Thing is, nobody’s laughing now, and despite the impending demise of Holden’s iconic ute, the market for upmarket pick-ups is clearly picking up. Due to launch on July 17th, the Mercedes-Benz X-Class looks set to capitalise on the additional headroom in the ute sector.
The X-Class – based on the NP300 Nissan Navara brought about by Mercedes’ deal with the Renault-Nissan Alliance – isn’t the first ute to carry the three-pointed star.

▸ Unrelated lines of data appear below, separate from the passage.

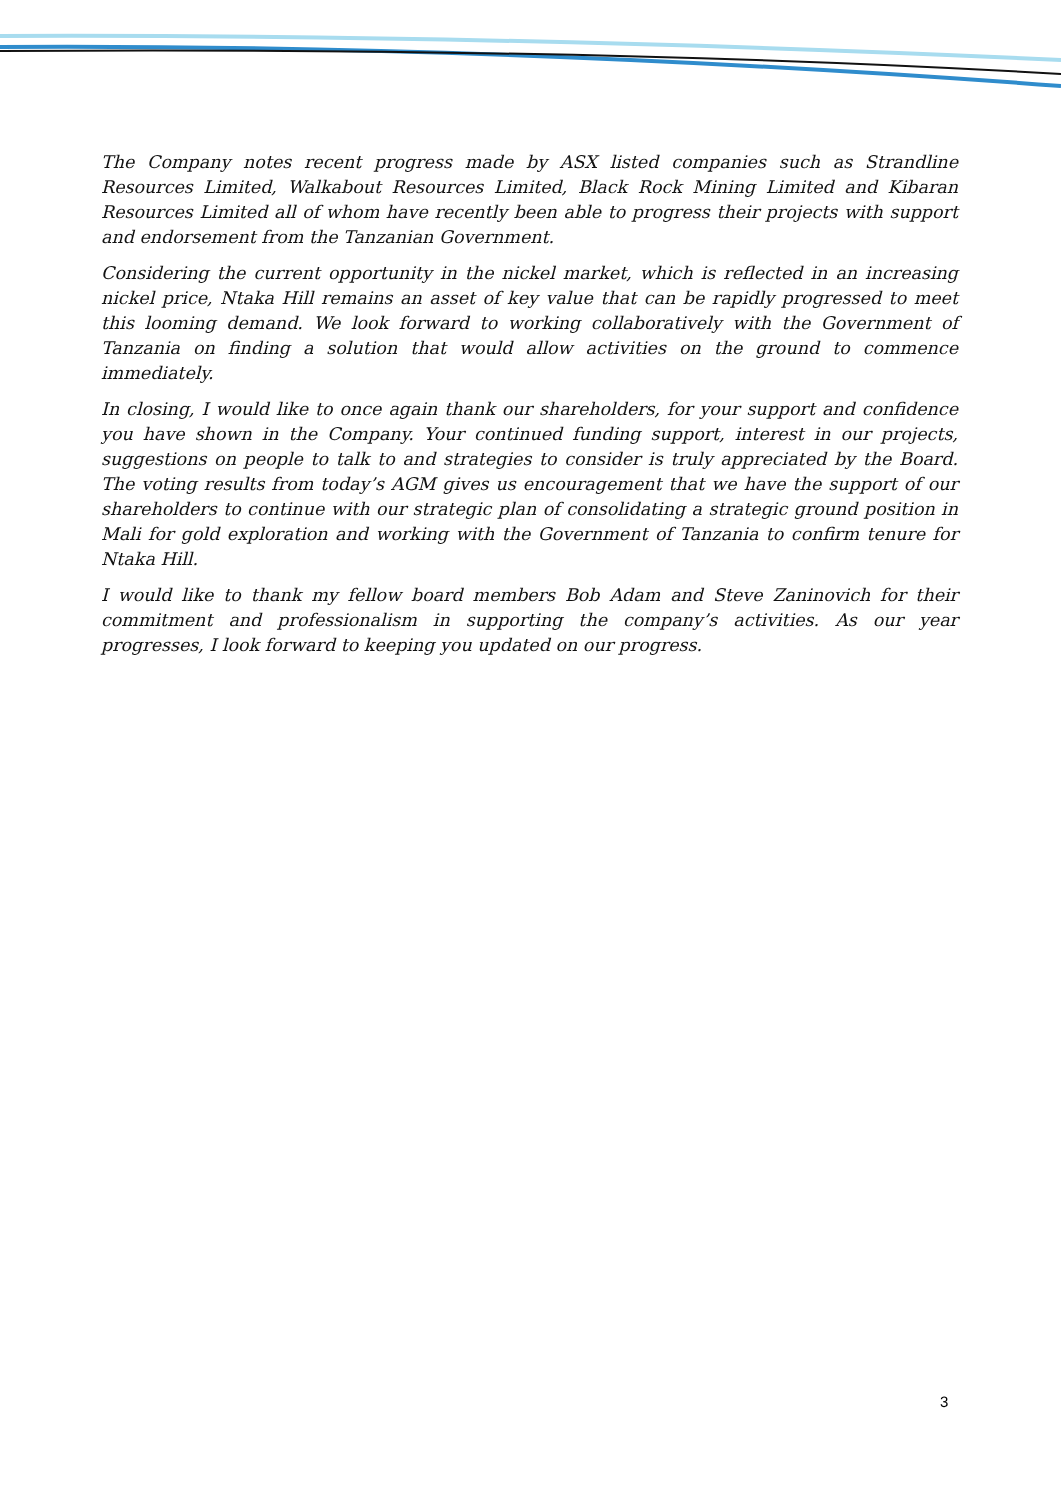The Company notes recent progress made by ASX listed companies such as Strandline Resources Limited, Walkabout Resources Limited, Black Rock Mining Limited and Kibaran Resources Limited all of whom have recently been able to progress their projects with support and endorsement from the Tanzanian Government.
Considering the current opportunity in the nickel market, which is reflected in an increasing nickel price, Ntaka Hill remains an asset of key value that can be rapidly progressed to meet this looming demand. We look forward to working collaboratively with the Government of Tanzania on finding a solution that would allow activities on the ground to commence immediately.
In closing, I would like to once again thank our shareholders, for your support and confidence you have shown in the Company. Your continued funding support, interest in our projects, suggestions on people to talk to and strategies to consider is truly appreciated by the Board. The voting results from today’s AGM gives us encouragement that we have the support of our shareholders to continue with our strategic plan of consolidating a strategic ground position in Mali for gold exploration and working with the Government of Tanzania to confirm tenure for Ntaka Hill.
I would like to thank my fellow board members Bob Adam and Steve Zaninovich for their commitment and professionalism in supporting the company’s activities. As our year progresses, I look forward to keeping you updated on our progress.
3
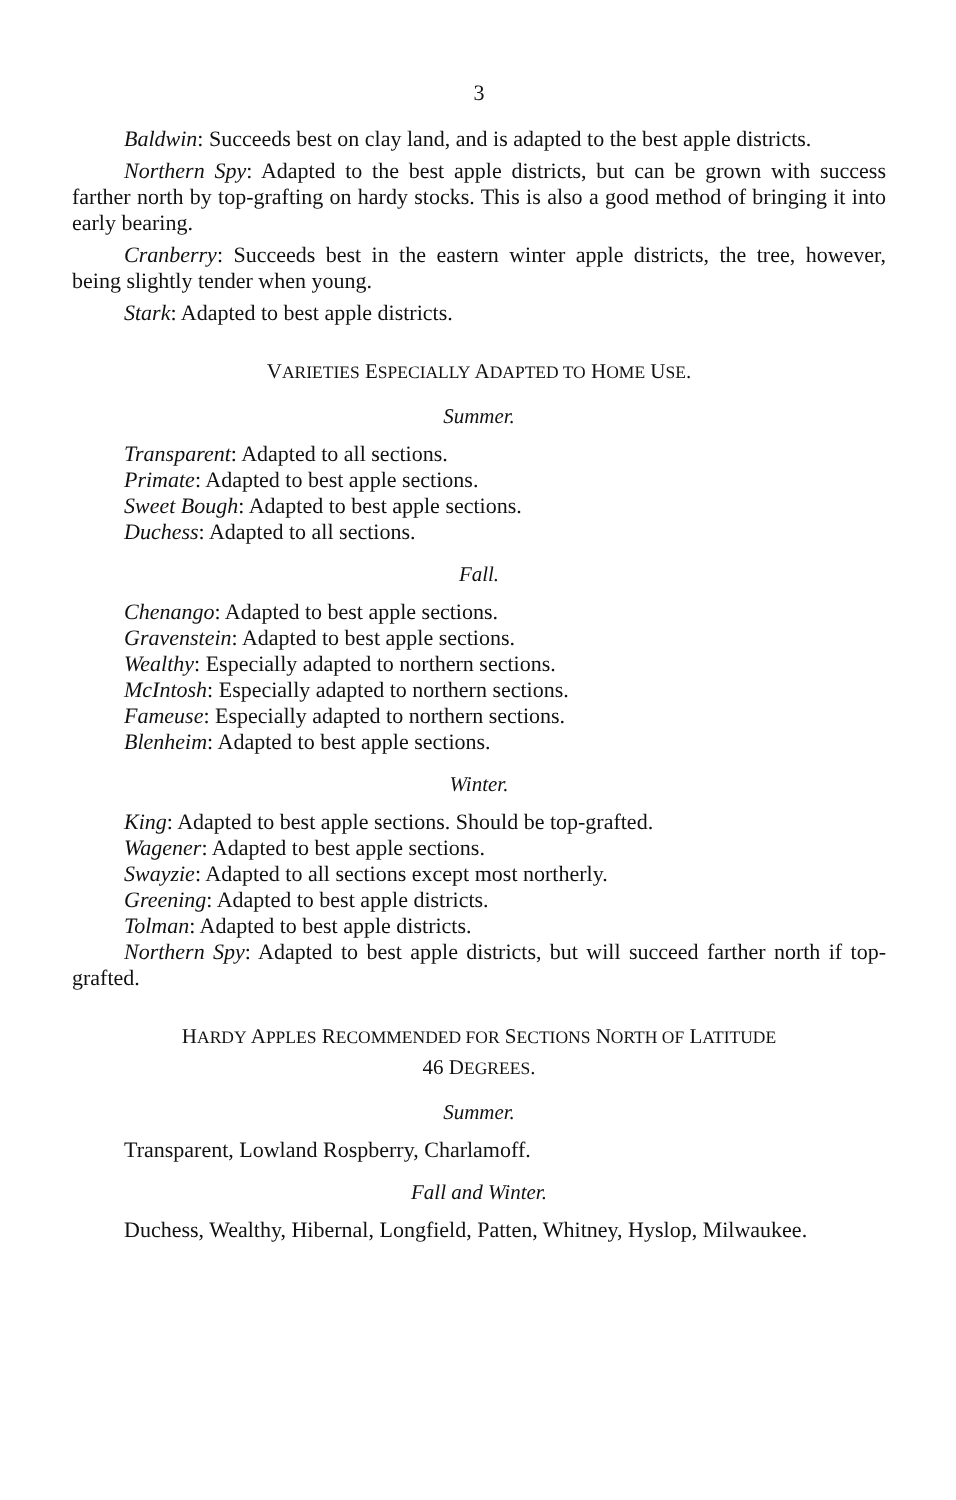3
Baldwin: Succeeds best on clay land, and is adapted to the best apple districts.
Northern Spy: Adapted to the best apple districts, but can be grown with success farther north by top-grafting on hardy stocks. This is also a good method of bringing it into early bearing.
Cranberry: Succeeds best in the eastern winter apple districts, the tree, however, being slightly tender when young.
Stark: Adapted to best apple districts.
VARIETIES ESPECIALLY ADAPTED TO HOME USE.
Summer.
Transparent: Adapted to all sections.
Primate: Adapted to best apple sections.
Sweet Bough: Adapted to best apple sections.
Duchess: Adapted to all sections.
Fall.
Chenango: Adapted to best apple sections.
Gravenstein: Adapted to best apple sections.
Wealthy: Especially adapted to northern sections.
McIntosh: Especially adapted to northern sections.
Fameuse: Especially adapted to northern sections.
Blenheim: Adapted to best apple sections.
Winter.
King: Adapted to best apple sections. Should be top-grafted.
Wagener: Adapted to best apple sections.
Swayzie: Adapted to all sections except most northerly.
Greening: Adapted to best apple districts.
Tolman: Adapted to best apple districts.
Northern Spy: Adapted to best apple districts, but will succeed farther north if top-grafted.
HARDY APPLES RECOMMENDED FOR SECTIONS NORTH OF LATITUDE
46 DEGREES.
Summer.
Transparent, Lowland Rospberry, Charlamoff.
Fall and Winter.
Duchess, Wealthy, Hibernal, Longfield, Patten, Whitney, Hyslop, Milwaukee.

The G-Class Professional programme still sells utes in various markets and the beautiful W115 stacked-light sedan turned into a ute for the Argentinian market in the 70s. Nevertheless, it treads new ground in the market, closing what Mercedes chairman Dr Dieter Zetsche described as “one of the last gaps in our portfolio.”
The mid-sized ute market currently accounts for 14.1 percent of all Australian registrations and that portion of the pie is notably top-loaded.
Ford’s upmarket XLT and Wildtrak versions of its successful Ranger ute account for more than 62 percent of all Ranger registrations, so clearly there’s a big demand for utes that can still put in the hard yards but which come with more than a few creature comforts.
To date, Volkswagen’s Amarok has represented the high-tide mark in this class, its V6 TDI 550 Ultimate model retailing at $67,990 and boasting the sector’s most powerful engine at 165kW/550Nm. It also justifies its price tag with features such as an eight-speed automatic ‘box, a leather-trimmed interior, Apple CarPlay/Android Auto, auto braking and heated front seats.
So can we expect a whole host of copycat BMW, Audi and Jaguar products if the X-Class does well? Possibly not. You see, Mercedes isn’t diluting its brand by offering a ute. Unlike its premium-sector rivals, it has a long and proud history of commercial vehicle manufacture, giving it a decisive advantage in this sector, for the time being at least.
When asked if there was a halo model Mercedes-AMG X-Class in the pipeline, Volker Mornhinweg, Head of Mercedes-Benz Vans, didn’t rule out the possibility, saying "So far no, but maybe we will see in the future."
The day we see a $100,000 one-tonne ute could be closer than we think. Land Rover’s increasing penchant for exploiting market niches could see it pitch in with a ute version of the next-gen Defender.
Mercedes-Benz is tipping the ute segment to grow by around 30 percent worldwide over the next 10 years, and is reconsidering its plans not to take the Spanish and Argentinian-built X-Class to the USA where there has been a big spike in ute sales from the Toyota Tacoma, Chevrolet Colorado and GMC Canyon. Ford USA has also announced it will be taking the Ranger back to the US in 2019.
So what started out as a bit of a joke has become a serious battleground for some very big players. Mercedes has chosen its partner wisely, as Nissan is the world’s second biggest manufacturer of mid-sized pickups, and with larger ute platforms like the Titan in the Japanese giant’s portfolio, we may not have seen the end of Mercedes’ plans just yet.